Tech

A Few Things About Front-End Design Every Designer Should Consider

Front-End Design

Published on April 15th, 2021

In most cases, website building is a difficult task. Especially when you’re building a site, you want to win over customers and make sales effectively. Moreover, building a website that communicates your style, navigation solutions, design concepts, and so on, requires sleepless nights and gallons of coffee.

It isn’t a piece of cake. But this is what customers want today. The thing is, websites are an absolute necessity for any company looking to carve out its place in the market.

A good company site must represent the brand appropriately and accurately communicate the overall business message and address the needs and wants of the company’s target audience.

Fortunately, because the market is overflowing with all types and kinds of web design companies, any modern business has an opportunity to shine on the web.

Even with so many outstanding studios heavily engaged in web design, many of them excellent in their back-end construction, it is common for them to neglect a pivotal aspect of any website: front-end design.

The graphic design, skilled copywriting application, and website navigation are all pivotal, the site’s front-end is prospective client-facing, and therefore necessitates a thoughtful approach performed with dedicated extra attention and care.

Scattering design elements in an orderly manner just won’t cut it. Front-end demands understanding, logic, aesthetic feel, and sophistication. But most of all – proper coding.

If you work as a freelance web designer or with a website design company, the value of front-end design should never be something you ignore, as the neglect could lead to a project failure or, worse, the loss of credibility, customers, and sales revenue. There are several aspects to remember when it comes to front-end architecture.

We’ve included a few tips (not all strictly technical) that will help you get on the right track and produce better front-end projects.

Work Through Multiple Iterations

Here’s a little-known truth about web designers: The majority of what they placed on paper or a canvas in photoshop is scrapped.

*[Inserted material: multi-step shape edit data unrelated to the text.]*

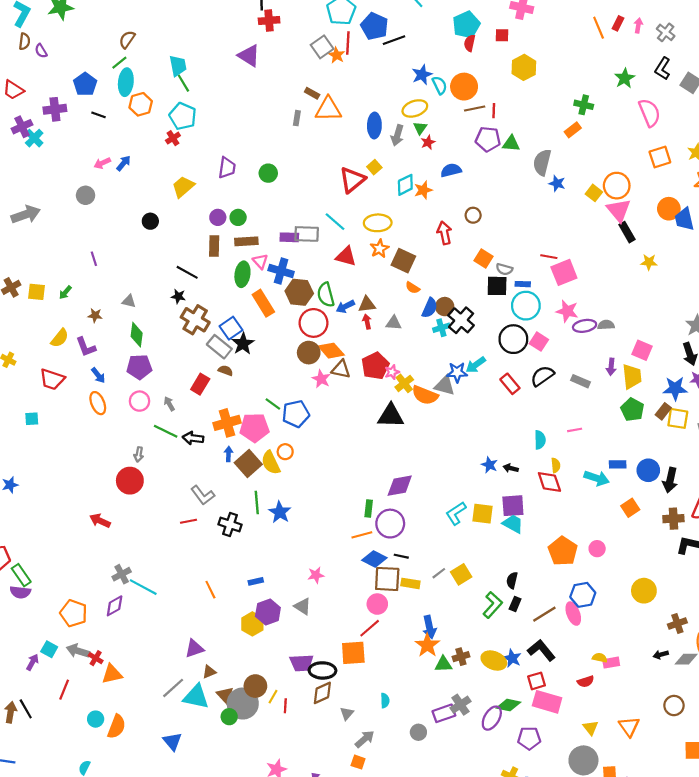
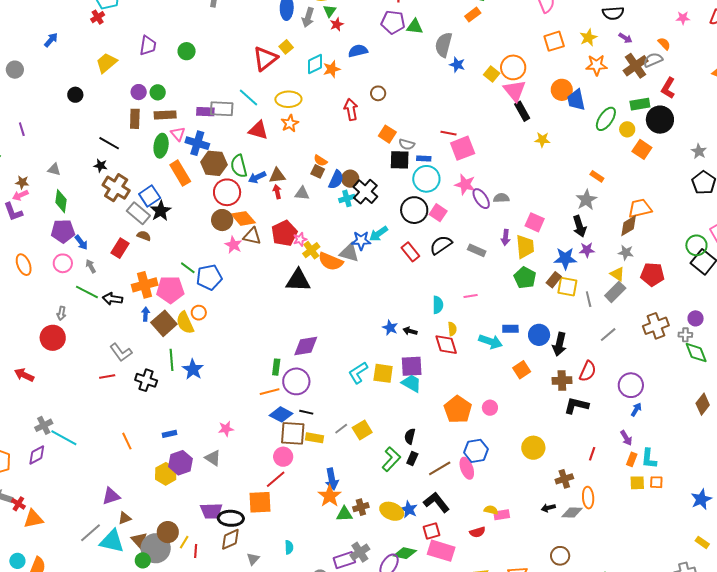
pink arrow: (102, 163) -> (20, 195), moved
brown square: (403, 261) -> (318, 171), moved, size x0.6
purple ellipse: (585, 326) -> (481, 199), turned 65
blue arrow: (98, 375) -> (81, 242), moved

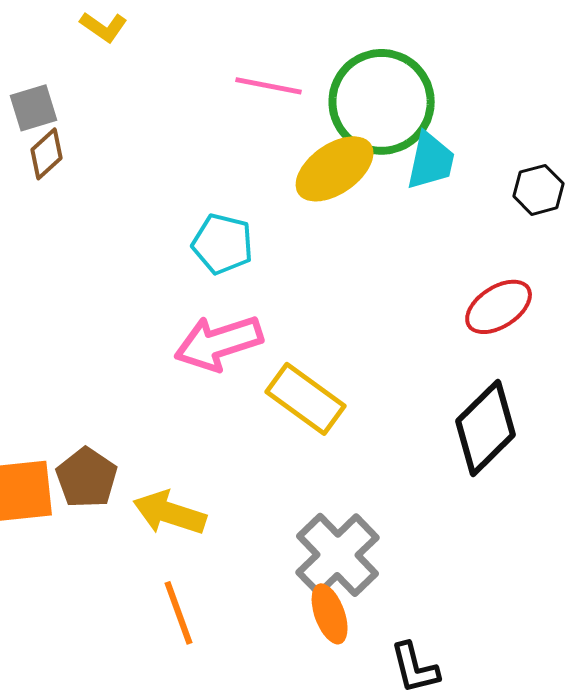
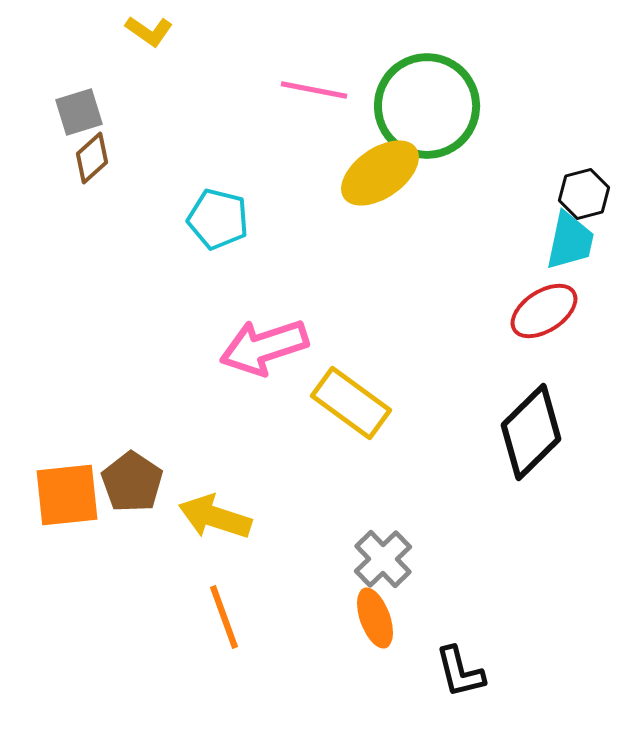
cyan trapezoid: (431, 161) -> (570, 241), moved
cyan pentagon: (223, 244) -> (218, 219), moved
gray cross: (338, 555) -> (383, 559), size x0.7

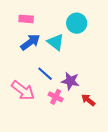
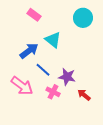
pink rectangle: (26, 19) -> (34, 15), moved, turned 32
cyan circle: (77, 23) -> (83, 18), moved
blue arrow: (30, 42) -> (29, 51), moved

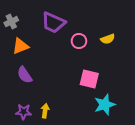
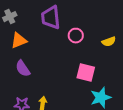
purple trapezoid: (53, 23) -> (51, 18), turned 60
yellow semicircle: (108, 39) -> (109, 42), moved

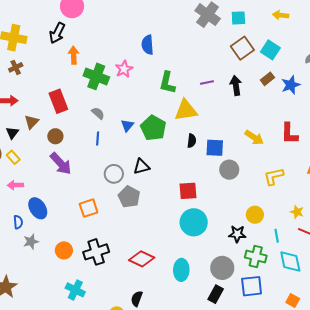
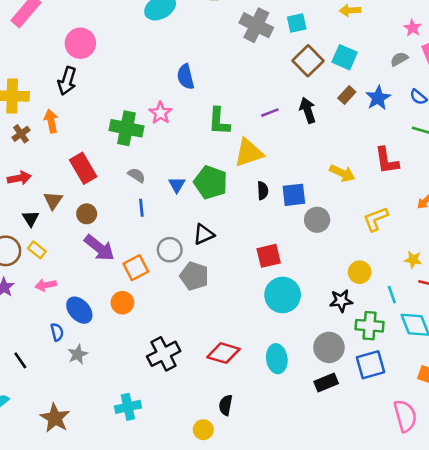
orange arrow: (74, 55) -> (51, 121), moved
orange square: (89, 208) -> (136, 268), moved
orange circle: (64, 250) -> (122, 303), moved
cyan cross: (75, 290) -> (128, 407), moved, turned -30
black rectangle: (216, 294) -> (326, 383), turned 48

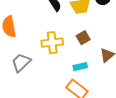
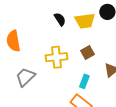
cyan rectangle: (80, 67) -> (84, 81), turned -56

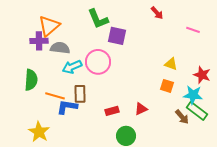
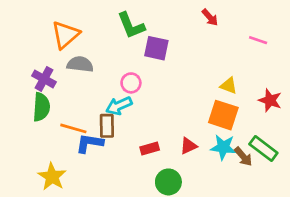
purple cross: (39, 41) -> (44, 79), moved, turned 30
pink circle: (98, 62) -> (131, 83), size x0.6
cyan arrow: (72, 67) -> (119, 106), moved
orange square: (167, 86) -> (223, 115), size x1.6
cyan star: (193, 95) -> (223, 147), moved

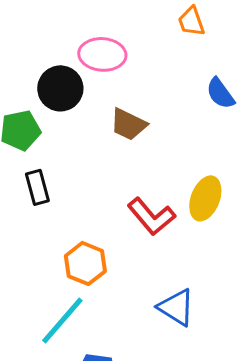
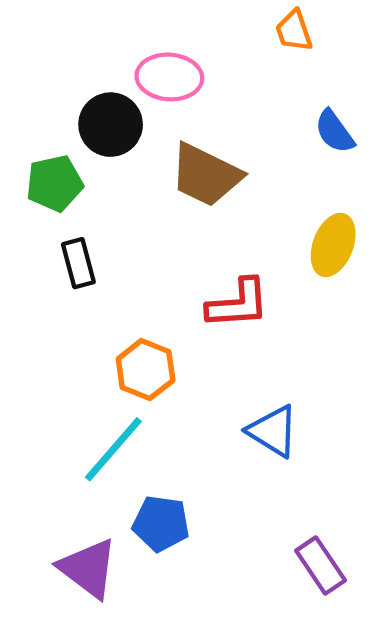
brown trapezoid: (128, 124) -> (206, 175), size x1.4
yellow ellipse: (205, 198) -> (333, 245), moved
red L-shape: (151, 216) -> (238, 304), turned -54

What you see as the end result is likely just a tiny fraction of what they came up with during the design process.

Before letting anyone see their work, let alone a client, most designers typically go through multiple iterations before putting it in front of others for evaluation and opinion.

No one starts with a blank canvas and hits a masterpiece on the first try. In between the starting point and the end result come many variations, all with their own benefits and flaws, which the designer then repositions and tinkers with until they achieve what they regard as a successful design.

Without making moves they later scrap, the designer would not be able to weed out poor ideas from great ones.

However, how is this done in the front-end? Taking time in between versions is a tried and true approach.

Designers continue to work on their project for as long as they feel is necessary to achieve something that they are happy with.

They then put it aside, and allow multiple hours or even a day to pass before they reopen the project and take another look at it.

It is not an uncommon occurrence for a designer to be astounded by how different the work seems with a fresh perspective, with places that require changes, tweaks, or outright overhauls suddenly becoming evident.

Designers are surprised by things they missed or did not notice. It’s always hard to see the flaws in something one worked hard to put together, but it is an essential part of the design process, leading to significant changes that ultimately result in better output.

Feedback Is Essential

Developing an ‘eye for design’ can be very challenging, especially when a designer attempts to do so on their own. It’s important to elicit input from others in order to get a sense of what needs to be changed or reworked.

Of course, by others we mean other designers who can evaluate your work with a critical eye, and give you honest, constructive feedback, even that means pointing out a lot of flaws with the design you worked hard to establish.

It is most certainly not the right approach to have the work looked over by a friend, neighbor, or family member who is more apt to praise it, as perhaps to them it may seem like the fruits of a lot of effort.

There is no doubt that such an approach requires a level of bravery. Having someone potentially relegate your hard work as junk is never something someone wants to hear, but the key is not the demoralization, it is only to help elevate the work by removing the flaws spotted by a professional.

Fellow designers with a critical eye for your work will be able to assist you through pointing out things that you need to fine-tune or repair.

You can find many willing designers willing to help you out through online communities if you are not familiar enough with any others personally.

This may cause friction with fellow team members, as you may not agree with their critiques, but it is nevertheless entirely worthwhile. Designers give useful feedback to competent front-end developers, particularly though it is a blunt, but positive critique.

Therefore, it’s essential to build and sustain a good working relationship with the web design firm’s staff.

Since you’re all on the same team, coordination and teamwork are essential for achieving outstanding results.

Investing time in reinforcing relationships with the creators is time well spent because it can help everyone on the team do a great job to complete assignments on time and under budget.

Final Thoughts

Front-end development and design is a lengthy project that can take a long time to finish, so it is to everyone’s benefit to keep things moving.

The more understanding you develop in the application of the key principles and helpful strategies, the better end results you will achieve in a faster time frame.

The critique you get should not be used to sour your feelings, but rather to help you become better at your design methodology in the future.

A great end result makes everyone from yourself, to your team, and ultimately your client, happy. This helps your team thrive while you grow professionally as a designer who gets better at achieving better end-products.

Since the front-end is one of the most important stages, you must ensure that it is in order and running well before the website is launched.